**Task goal:**
Scan the listing for the word "hamper", and copy out each line where it is found.
Content starts
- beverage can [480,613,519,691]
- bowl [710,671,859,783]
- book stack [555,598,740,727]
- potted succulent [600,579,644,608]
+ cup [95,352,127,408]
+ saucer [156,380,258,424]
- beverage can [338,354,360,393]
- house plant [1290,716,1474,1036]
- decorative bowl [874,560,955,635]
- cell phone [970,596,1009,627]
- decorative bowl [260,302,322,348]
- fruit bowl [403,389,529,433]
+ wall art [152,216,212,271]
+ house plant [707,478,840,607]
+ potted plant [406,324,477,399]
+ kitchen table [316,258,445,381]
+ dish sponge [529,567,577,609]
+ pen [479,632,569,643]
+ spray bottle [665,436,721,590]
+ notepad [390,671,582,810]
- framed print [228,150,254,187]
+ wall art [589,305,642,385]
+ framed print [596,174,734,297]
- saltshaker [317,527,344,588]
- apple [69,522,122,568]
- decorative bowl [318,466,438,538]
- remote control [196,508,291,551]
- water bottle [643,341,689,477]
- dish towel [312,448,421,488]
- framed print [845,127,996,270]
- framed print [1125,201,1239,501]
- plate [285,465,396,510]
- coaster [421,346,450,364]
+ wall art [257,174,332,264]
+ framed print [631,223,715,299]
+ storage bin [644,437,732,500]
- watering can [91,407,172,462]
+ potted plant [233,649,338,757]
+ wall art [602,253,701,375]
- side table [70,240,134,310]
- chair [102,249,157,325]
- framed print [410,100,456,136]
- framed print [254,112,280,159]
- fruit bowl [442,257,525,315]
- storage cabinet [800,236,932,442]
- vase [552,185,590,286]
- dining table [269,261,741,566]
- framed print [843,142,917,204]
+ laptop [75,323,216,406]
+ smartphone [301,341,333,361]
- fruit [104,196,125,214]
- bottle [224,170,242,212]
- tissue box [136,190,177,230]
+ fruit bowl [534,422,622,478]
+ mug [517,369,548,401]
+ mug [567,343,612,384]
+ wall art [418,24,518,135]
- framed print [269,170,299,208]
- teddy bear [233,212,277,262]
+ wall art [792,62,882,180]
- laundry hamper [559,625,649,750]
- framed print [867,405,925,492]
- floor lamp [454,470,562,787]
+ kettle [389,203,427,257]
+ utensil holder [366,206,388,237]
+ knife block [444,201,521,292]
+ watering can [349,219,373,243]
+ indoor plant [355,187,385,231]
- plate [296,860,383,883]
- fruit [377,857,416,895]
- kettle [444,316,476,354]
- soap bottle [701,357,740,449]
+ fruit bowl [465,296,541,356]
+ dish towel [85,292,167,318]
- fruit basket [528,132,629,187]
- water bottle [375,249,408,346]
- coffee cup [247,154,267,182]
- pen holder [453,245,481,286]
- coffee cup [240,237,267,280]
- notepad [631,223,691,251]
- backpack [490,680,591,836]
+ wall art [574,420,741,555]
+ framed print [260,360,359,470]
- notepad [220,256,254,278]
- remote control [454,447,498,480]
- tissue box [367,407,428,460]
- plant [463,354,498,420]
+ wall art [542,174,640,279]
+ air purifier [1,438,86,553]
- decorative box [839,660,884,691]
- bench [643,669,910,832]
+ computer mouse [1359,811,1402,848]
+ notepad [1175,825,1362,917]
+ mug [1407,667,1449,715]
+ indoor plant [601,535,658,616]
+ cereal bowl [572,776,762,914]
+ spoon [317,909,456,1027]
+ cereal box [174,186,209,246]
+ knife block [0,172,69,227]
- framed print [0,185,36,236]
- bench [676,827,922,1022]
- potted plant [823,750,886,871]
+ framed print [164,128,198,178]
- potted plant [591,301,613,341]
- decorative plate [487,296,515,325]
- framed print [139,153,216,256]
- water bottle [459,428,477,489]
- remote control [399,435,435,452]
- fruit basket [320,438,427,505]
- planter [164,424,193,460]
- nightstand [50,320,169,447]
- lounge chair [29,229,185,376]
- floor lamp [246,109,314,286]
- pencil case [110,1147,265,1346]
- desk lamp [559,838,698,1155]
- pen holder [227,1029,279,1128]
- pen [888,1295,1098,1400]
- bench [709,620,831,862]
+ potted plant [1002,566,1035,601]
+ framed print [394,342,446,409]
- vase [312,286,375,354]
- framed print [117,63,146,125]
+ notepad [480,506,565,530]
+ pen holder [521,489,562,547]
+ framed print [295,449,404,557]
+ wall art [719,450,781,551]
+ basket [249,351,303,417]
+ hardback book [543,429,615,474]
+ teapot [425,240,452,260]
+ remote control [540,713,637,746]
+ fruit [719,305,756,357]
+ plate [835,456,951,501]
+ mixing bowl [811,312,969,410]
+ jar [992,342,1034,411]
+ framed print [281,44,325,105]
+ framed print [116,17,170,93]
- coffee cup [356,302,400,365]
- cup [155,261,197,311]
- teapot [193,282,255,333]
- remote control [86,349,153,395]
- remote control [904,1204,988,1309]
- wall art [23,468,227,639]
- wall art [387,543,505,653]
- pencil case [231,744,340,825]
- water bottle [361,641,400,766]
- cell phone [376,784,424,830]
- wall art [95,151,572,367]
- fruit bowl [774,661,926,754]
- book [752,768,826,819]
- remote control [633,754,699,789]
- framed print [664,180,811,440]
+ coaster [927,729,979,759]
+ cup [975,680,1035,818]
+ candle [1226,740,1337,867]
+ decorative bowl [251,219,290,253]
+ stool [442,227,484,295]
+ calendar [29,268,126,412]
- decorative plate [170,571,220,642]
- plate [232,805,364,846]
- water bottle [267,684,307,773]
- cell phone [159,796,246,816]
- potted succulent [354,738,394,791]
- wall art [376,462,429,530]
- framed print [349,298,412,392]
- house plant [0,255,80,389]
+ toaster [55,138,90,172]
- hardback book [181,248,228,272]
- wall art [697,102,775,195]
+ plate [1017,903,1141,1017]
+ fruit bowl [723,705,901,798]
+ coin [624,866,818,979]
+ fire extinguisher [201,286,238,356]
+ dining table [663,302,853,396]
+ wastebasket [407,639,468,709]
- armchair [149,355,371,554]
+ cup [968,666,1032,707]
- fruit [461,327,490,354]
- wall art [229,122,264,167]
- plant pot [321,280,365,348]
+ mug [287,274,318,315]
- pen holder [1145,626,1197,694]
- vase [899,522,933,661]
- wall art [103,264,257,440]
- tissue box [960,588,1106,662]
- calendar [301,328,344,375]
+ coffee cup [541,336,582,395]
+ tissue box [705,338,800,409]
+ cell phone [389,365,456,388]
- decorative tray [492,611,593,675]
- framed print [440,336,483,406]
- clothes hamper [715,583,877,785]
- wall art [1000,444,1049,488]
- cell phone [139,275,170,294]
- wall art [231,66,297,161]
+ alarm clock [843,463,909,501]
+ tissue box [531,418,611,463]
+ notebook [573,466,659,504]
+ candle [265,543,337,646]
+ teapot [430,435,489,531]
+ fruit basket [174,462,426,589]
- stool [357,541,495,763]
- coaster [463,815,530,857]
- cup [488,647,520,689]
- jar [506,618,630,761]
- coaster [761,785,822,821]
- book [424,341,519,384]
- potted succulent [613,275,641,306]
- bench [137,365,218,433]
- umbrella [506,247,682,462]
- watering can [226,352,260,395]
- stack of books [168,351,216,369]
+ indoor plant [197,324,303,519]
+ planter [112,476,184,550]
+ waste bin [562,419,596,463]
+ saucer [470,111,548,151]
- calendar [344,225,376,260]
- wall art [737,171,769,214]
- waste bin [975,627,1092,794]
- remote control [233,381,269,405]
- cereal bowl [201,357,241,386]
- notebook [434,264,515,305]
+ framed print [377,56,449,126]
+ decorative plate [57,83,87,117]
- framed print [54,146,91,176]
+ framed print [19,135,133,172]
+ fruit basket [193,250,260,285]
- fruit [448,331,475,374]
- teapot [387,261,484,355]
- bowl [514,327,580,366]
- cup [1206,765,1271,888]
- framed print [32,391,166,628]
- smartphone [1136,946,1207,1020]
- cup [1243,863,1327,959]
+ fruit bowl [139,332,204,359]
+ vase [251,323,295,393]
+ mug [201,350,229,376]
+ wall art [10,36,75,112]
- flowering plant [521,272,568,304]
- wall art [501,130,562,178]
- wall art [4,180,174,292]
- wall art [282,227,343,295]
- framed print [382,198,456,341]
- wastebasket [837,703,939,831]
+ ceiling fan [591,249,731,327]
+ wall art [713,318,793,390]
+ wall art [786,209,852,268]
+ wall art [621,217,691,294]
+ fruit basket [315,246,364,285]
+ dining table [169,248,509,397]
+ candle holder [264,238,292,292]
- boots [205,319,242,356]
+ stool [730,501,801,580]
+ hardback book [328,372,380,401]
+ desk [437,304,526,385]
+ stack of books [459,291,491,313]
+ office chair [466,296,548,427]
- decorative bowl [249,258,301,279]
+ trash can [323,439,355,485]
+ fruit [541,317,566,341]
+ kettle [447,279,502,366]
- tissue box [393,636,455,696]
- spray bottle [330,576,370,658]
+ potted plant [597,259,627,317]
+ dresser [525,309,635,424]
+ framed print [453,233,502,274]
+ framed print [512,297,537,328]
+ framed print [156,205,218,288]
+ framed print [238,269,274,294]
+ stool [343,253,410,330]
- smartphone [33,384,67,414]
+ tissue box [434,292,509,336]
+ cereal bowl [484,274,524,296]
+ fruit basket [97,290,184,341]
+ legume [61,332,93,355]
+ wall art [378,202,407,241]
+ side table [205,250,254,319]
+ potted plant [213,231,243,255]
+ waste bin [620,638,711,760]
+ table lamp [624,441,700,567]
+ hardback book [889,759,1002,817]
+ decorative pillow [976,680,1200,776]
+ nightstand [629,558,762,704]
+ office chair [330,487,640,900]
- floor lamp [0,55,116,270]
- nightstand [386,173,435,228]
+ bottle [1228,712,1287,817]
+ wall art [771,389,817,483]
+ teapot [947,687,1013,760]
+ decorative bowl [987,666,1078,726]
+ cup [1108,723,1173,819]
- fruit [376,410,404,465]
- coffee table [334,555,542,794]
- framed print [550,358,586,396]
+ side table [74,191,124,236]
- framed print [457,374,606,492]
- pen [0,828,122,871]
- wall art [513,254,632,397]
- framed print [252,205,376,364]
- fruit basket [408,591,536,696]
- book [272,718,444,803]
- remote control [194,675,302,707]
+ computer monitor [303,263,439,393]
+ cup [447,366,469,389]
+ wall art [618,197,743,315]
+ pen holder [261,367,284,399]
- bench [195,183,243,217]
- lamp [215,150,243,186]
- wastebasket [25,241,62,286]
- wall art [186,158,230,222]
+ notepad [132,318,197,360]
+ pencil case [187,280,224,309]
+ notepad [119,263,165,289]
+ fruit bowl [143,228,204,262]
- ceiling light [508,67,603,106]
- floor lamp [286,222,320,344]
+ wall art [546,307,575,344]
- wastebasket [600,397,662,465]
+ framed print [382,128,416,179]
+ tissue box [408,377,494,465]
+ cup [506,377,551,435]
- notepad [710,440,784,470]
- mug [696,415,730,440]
Content ends
**Reply:**
- laundry hamper [559,625,649,750]
- clothes hamper [715,583,877,785]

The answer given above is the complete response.